## Exercise description
Repeat verbatim what the listing holds, but not its pictures.

## Supplied material
<<<<

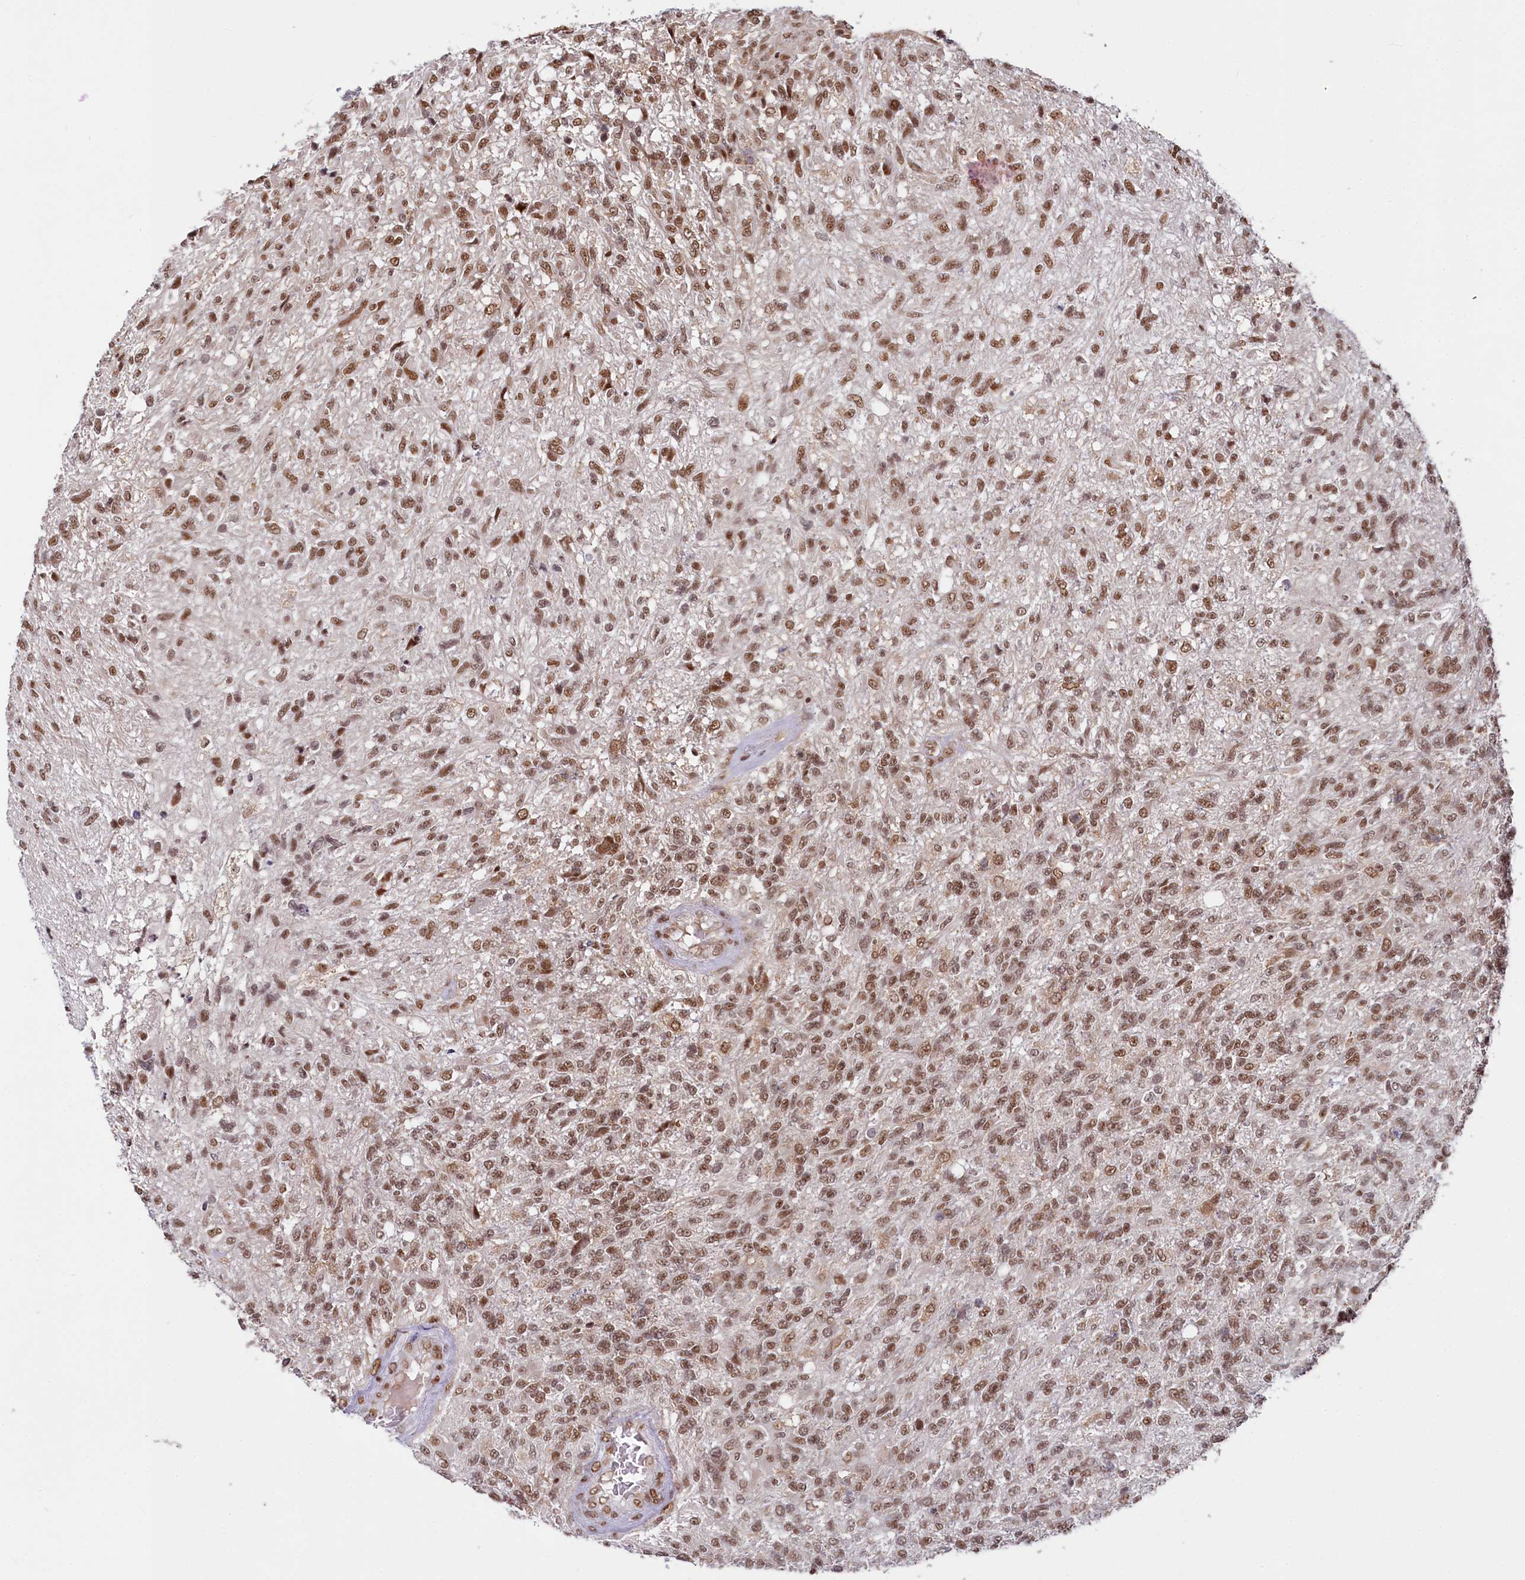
{"staining": {"intensity": "moderate", "quantity": ">75%", "location": "nuclear"}, "tissue": "glioma", "cell_type": "Tumor cells", "image_type": "cancer", "snomed": [{"axis": "morphology", "description": "Glioma, malignant, High grade"}, {"axis": "topography", "description": "Brain"}], "caption": "Tumor cells display moderate nuclear staining in about >75% of cells in high-grade glioma (malignant).", "gene": "PPHLN1", "patient": {"sex": "male", "age": 56}}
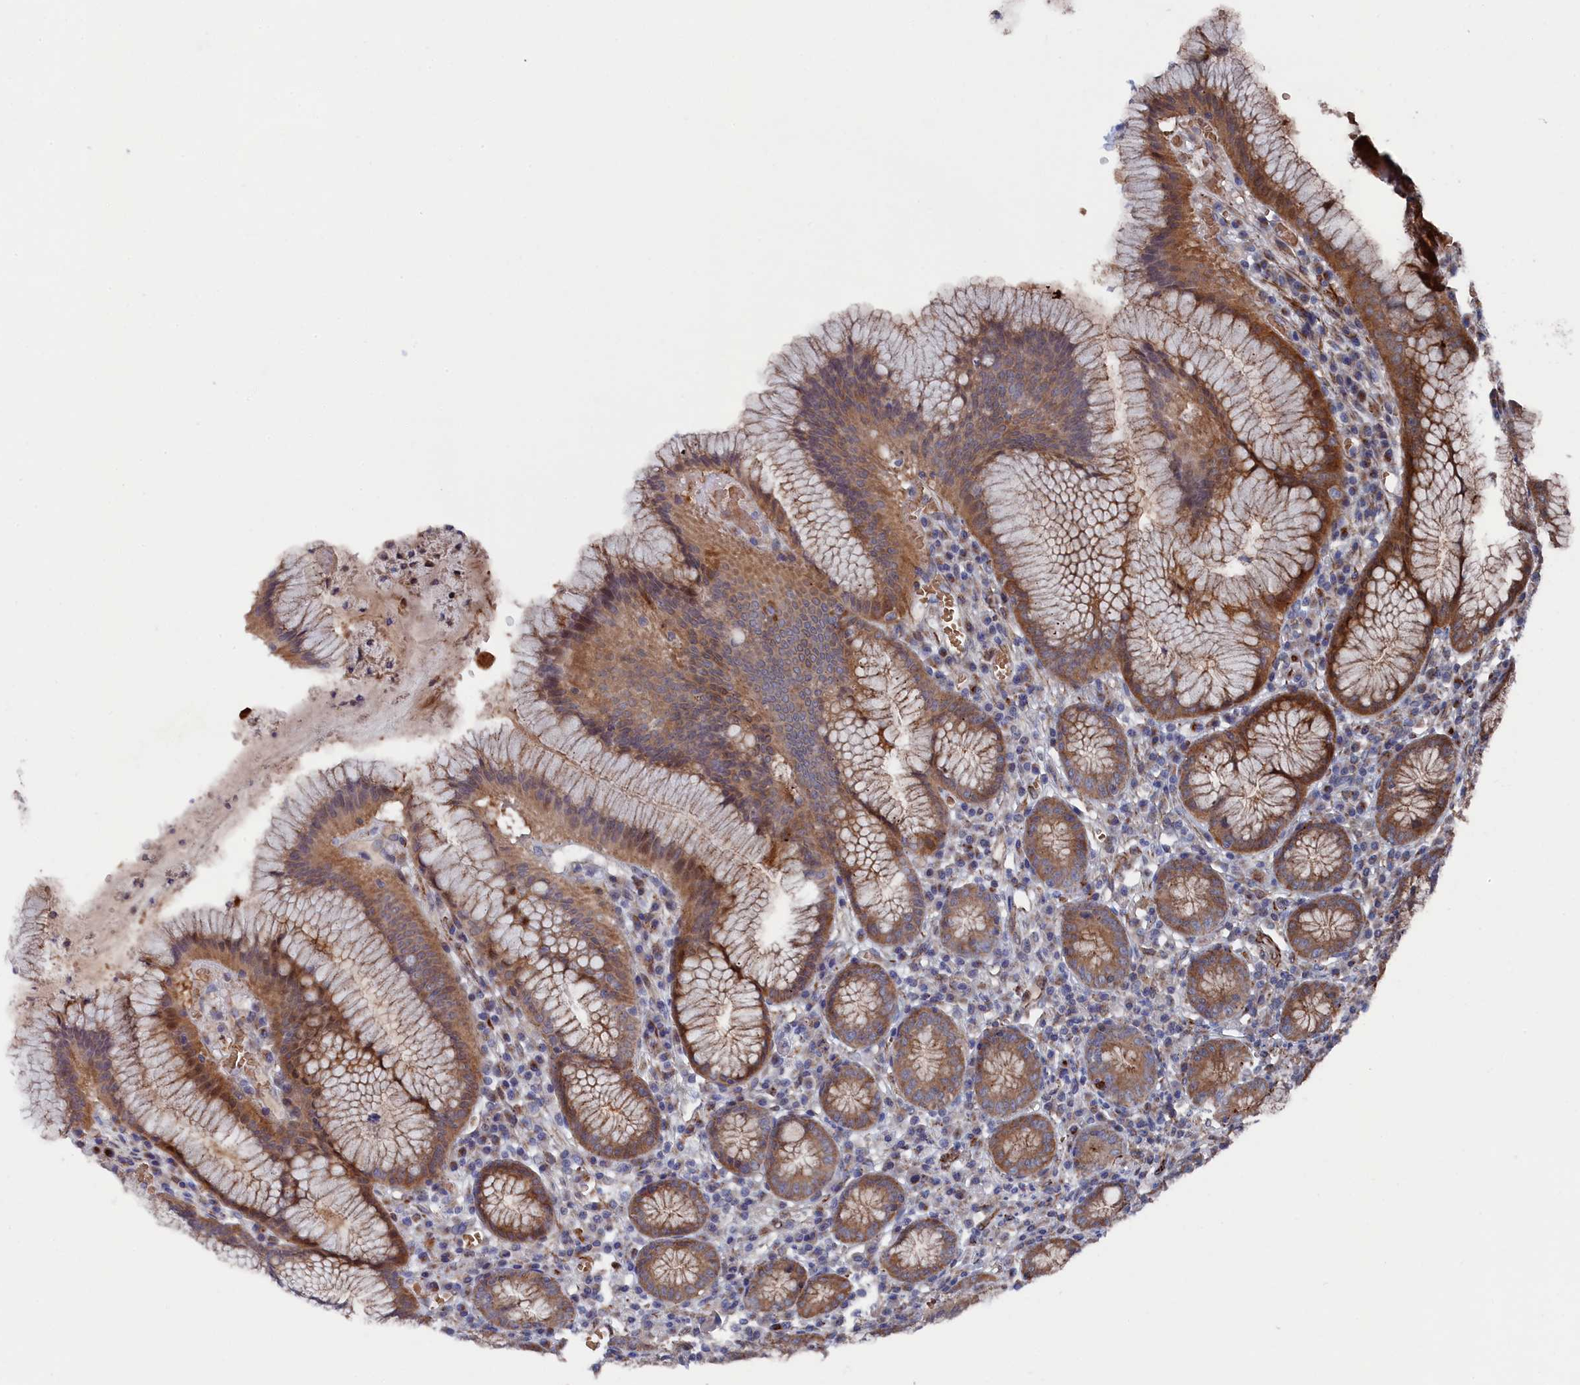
{"staining": {"intensity": "strong", "quantity": ">75%", "location": "cytoplasmic/membranous"}, "tissue": "stomach", "cell_type": "Glandular cells", "image_type": "normal", "snomed": [{"axis": "morphology", "description": "Normal tissue, NOS"}, {"axis": "topography", "description": "Stomach"}], "caption": "The histopathology image reveals staining of benign stomach, revealing strong cytoplasmic/membranous protein staining (brown color) within glandular cells. (DAB IHC with brightfield microscopy, high magnification).", "gene": "SMG9", "patient": {"sex": "male", "age": 55}}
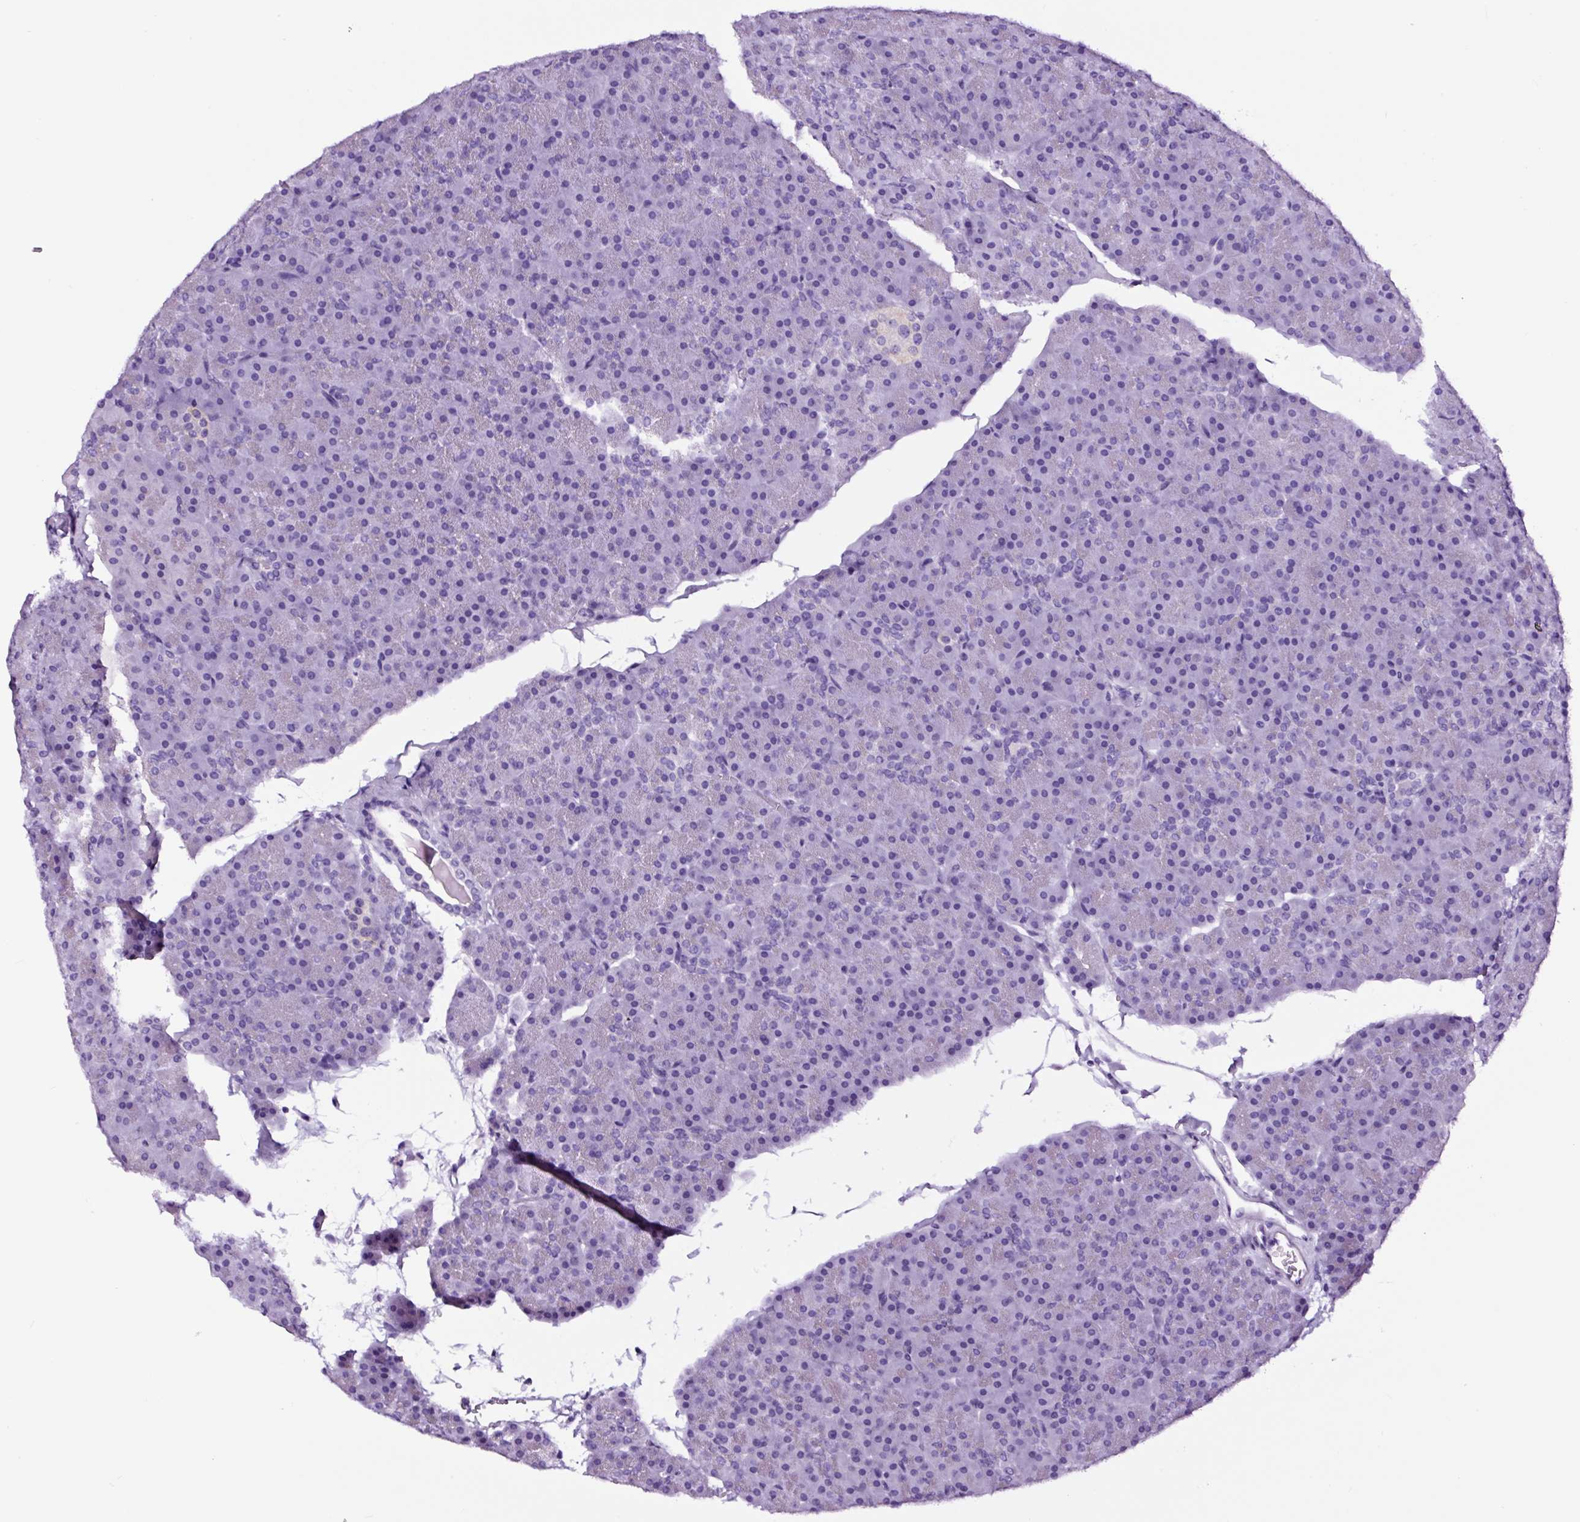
{"staining": {"intensity": "negative", "quantity": "none", "location": "none"}, "tissue": "pancreas", "cell_type": "Exocrine glandular cells", "image_type": "normal", "snomed": [{"axis": "morphology", "description": "Normal tissue, NOS"}, {"axis": "topography", "description": "Pancreas"}], "caption": "Protein analysis of normal pancreas demonstrates no significant positivity in exocrine glandular cells.", "gene": "FBXL7", "patient": {"sex": "male", "age": 36}}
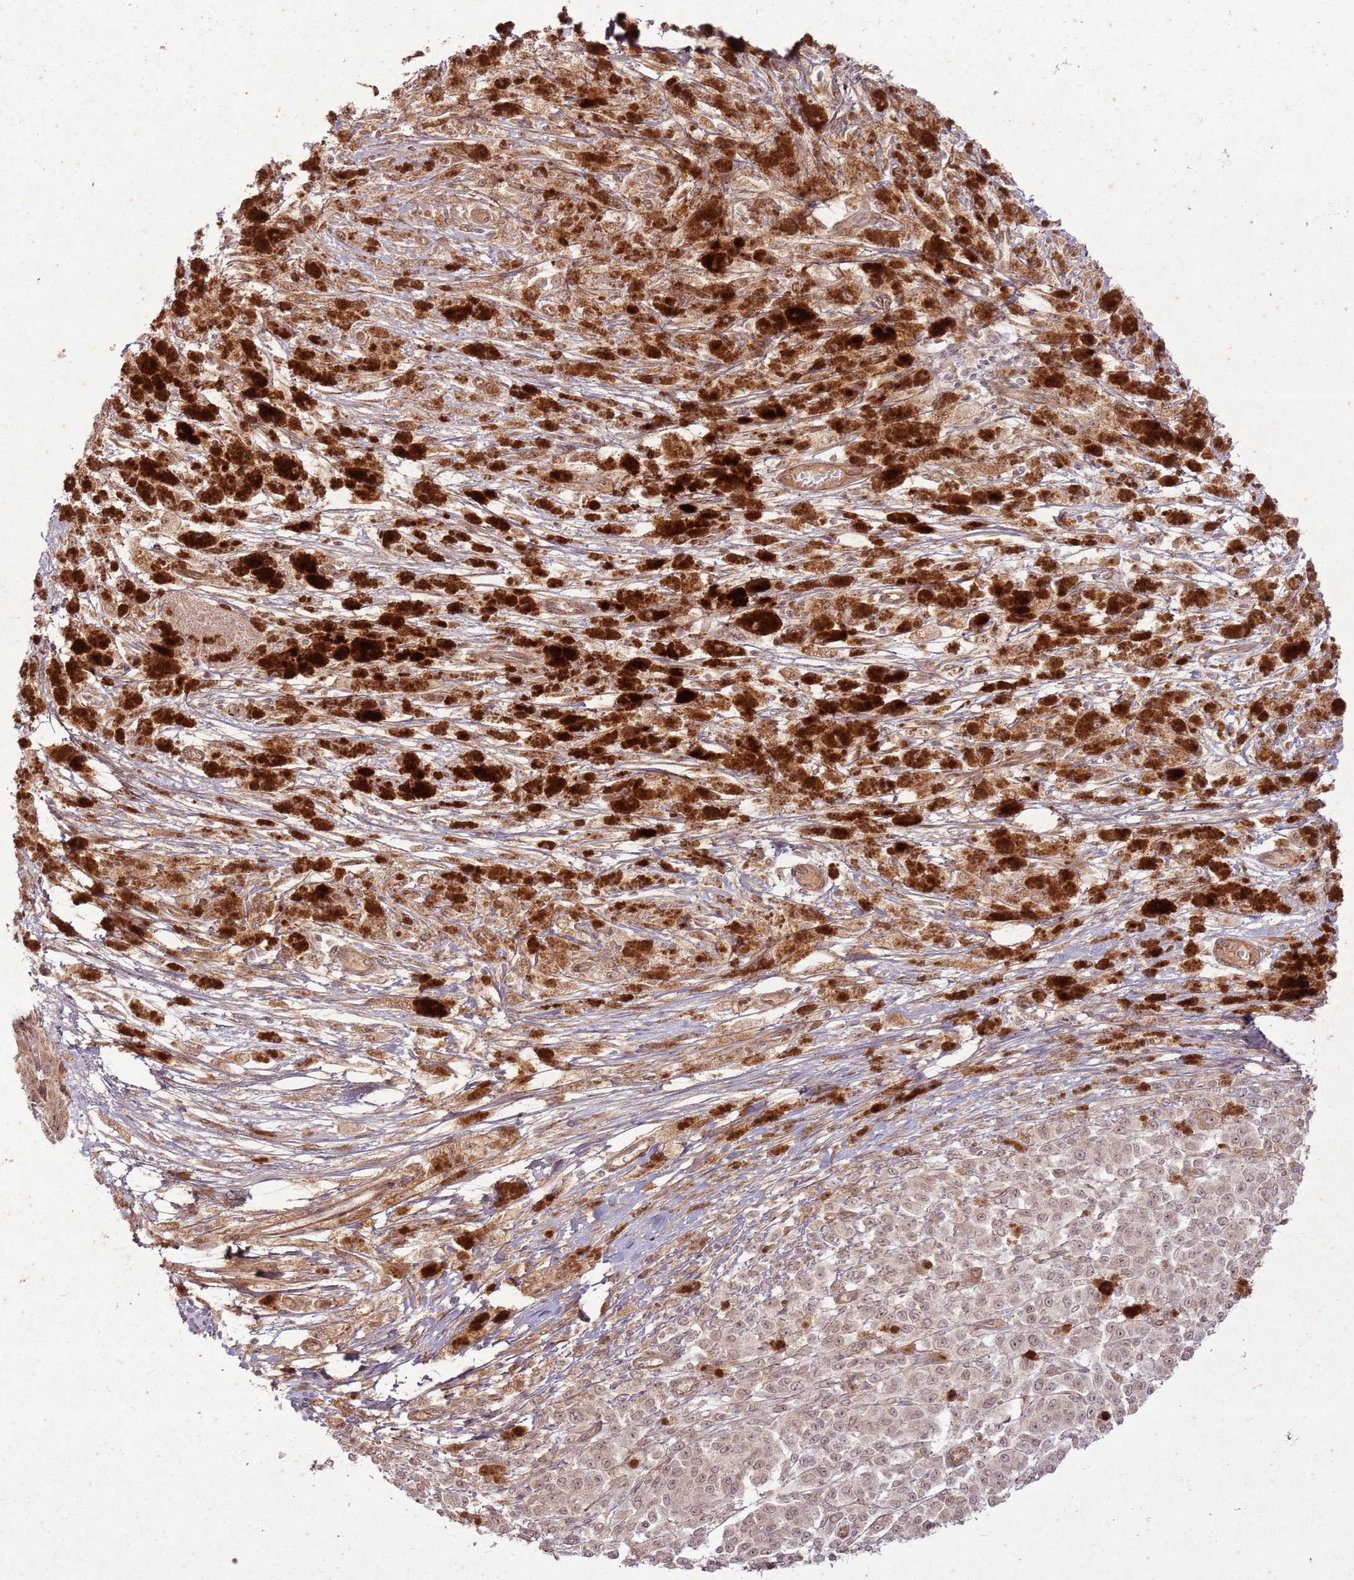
{"staining": {"intensity": "weak", "quantity": ">75%", "location": "cytoplasmic/membranous,nuclear"}, "tissue": "melanoma", "cell_type": "Tumor cells", "image_type": "cancer", "snomed": [{"axis": "morphology", "description": "Malignant melanoma, NOS"}, {"axis": "topography", "description": "Skin"}], "caption": "A brown stain shows weak cytoplasmic/membranous and nuclear positivity of a protein in malignant melanoma tumor cells.", "gene": "ZNF623", "patient": {"sex": "female", "age": 52}}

>>>>

## Reply to the task
{"staining": {"intensity": "moderate", "quantity": ">75%", "location": "nuclear"}, "tissue": "glioma", "cell_type": "Tumor cells", "image_type": "cancer", "snomed": [{"axis": "morphology", "description": "Glioma, malignant, High grade"}, {"axis": "topography", "description": "Brain"}], "caption": "Tumor cells display moderate nuclear staining in about >75% of cells in high-grade glioma (malignant).", "gene": "PPHLN1", "patient": {"sex": "male", "age": 56}}
{"staining": {"intensity": "strong", "quantity": ">75%", "location": "cytoplasmic/membranous"}, "tissue": "stomach", "cell_type": "Glandular cells", "image_type": "normal", "snomed": [{"axis": "morphology", "description": "Normal tissue, NOS"}, {"axis": "topography", "description": "Stomach"}], "caption": "The histopathology image reveals staining of benign stomach, revealing strong cytoplasmic/membranous protein staining (brown color) within glandular cells. (DAB IHC with brightfield microscopy, high magnification).", "gene": "SMG9", "patient": {"sex": "male", "age": 55}}
{"staining": {"intensity": "negative", "quantity": "none", "location": "none"}, "tissue": "pancreas", "cell_type": "Exocrine glandular cells", "image_type": "normal", "snomed": [{"axis": "morphology", "description": "Normal tissue, NOS"}, {"axis": "topography", "description": "Pancreas"}], "caption": "Protein analysis of normal pancreas demonstrates no significant positivity in exocrine glandular cells.", "gene": "FBXL7", "patient": {"sex": "male", "age": 36}}
{"staining": {"intensity": "weak", "quantity": ">75%", "location": "cytoplasmic/membranous,nuclear"}, "tissue": "melanoma", "cell_type": "Tumor cells", "image_type": "cancer", "snomed": [{"axis": "morphology", "description": "Malignant melanoma, NOS"}, {"axis": "topography", "description": "Skin"}], "caption": "A brown stain shows weak cytoplasmic/membranous and nuclear positivity of a protein in malignant melanoma tumor cells.", "gene": "ZNF623", "patient": {"sex": "female", "age": 52}}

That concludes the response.